### WHAT TO PRODUCE
Any picture among the records should be left out, please; retype the rest exactly.

### MATERIAL SUPPLIED
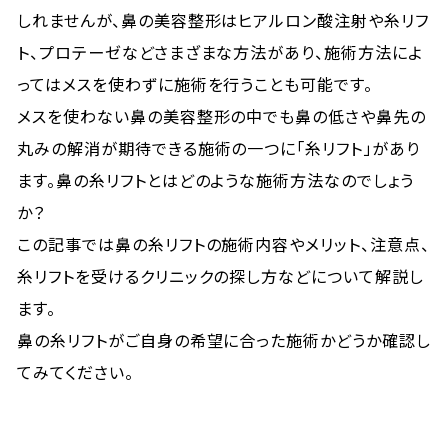
しれませんが、鼻の美容整形はヒアルロン酸注射や糸リフ
ト、プロテーゼなどさまざまな方法があり、施術方法によ
ってはメスを使わずに施術を行うことも可能です。
メスを使わない鼻の美容整形の中でも鼻の低さや鼻先の
丸みの解消が期待できる施術の一つに「糸リフト」があり
ます。鼻の糸リフトとはどのような施術方法なのでしょう
か？
この記事では鼻の糸リフトの施術内容やメリット、注意点、
糸リフトを受けるクリニックの探し方などについて解説し
ます。
鼻の糸リフトがご自身の希望に合った施術かどうか確認し
てみてください。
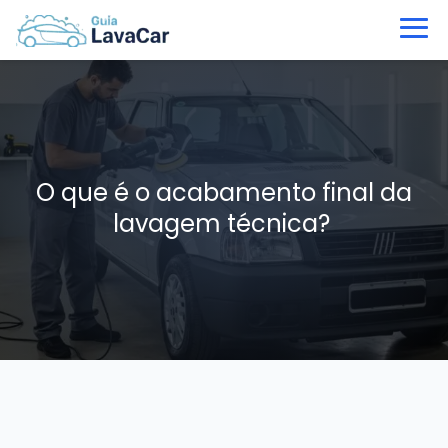
O que é o acabamento final da
lavagem técnica?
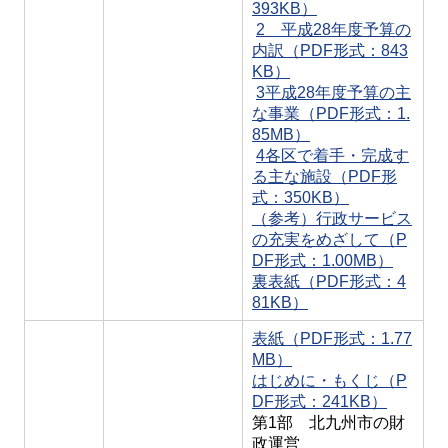
393KB）
2 平成28年度予算の
内訳（PDF形式：843
KB）
3平成28年度予算の主
な事業（PDF形式：1.
85MB）
4各区で着手・完成す
る主な施設（PDF形
式：350KB）
（参考）行政サービス
の充実をめざして（P
DF形式：1.00MB）
裏表紙（PDF形式：4
81KB）
表紙（PDF形式：1.77
MB）
はじめに・もくじ（P
DF形式：241KB）
第1部 北九州市の財
政運営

### OUTPUT FOR THIS EXERCISE
しれませんが、鼻の美容整形はヒアルロン酸注射や糸リフ
ト、プロテーゼなどさまざまな方法があり、施術方法によ
ってはメスを使わずに施術を行うことも可能です。
メスを使わない鼻の美容整形の中でも鼻の低さや鼻先の
丸みの解消が期待できる施術の一つに「糸リフト」があり
ます。鼻の糸リフトとはどのような施術方法なのでしょう
か？
この記事では鼻の糸リフトの施術内容やメリット、注意点、
糸リフトを受けるクリニックの探し方などについて解説し
ます。
鼻の糸リフトがご自身の希望に合った施術かどうか確認し
てみてください。
O que é o acabamento final da
lavagem técnica?
393KB）
2 平成28年度予算の
内訳（PDF形式：843
KB）
3平成28年度予算の主
な事業（PDF形式：1.
85MB）
4各区で着手・完成す
る主な施設（PDF形
式：350KB）
（参考）行政サービス
の充実をめざして（P
DF形式：1.00MB）
裏表紙（PDF形式：4
81KB）
表紙（PDF形式：1.77
MB）
はじめに・もくじ（P
DF形式：241KB）
第1部 北九州市の財
政運営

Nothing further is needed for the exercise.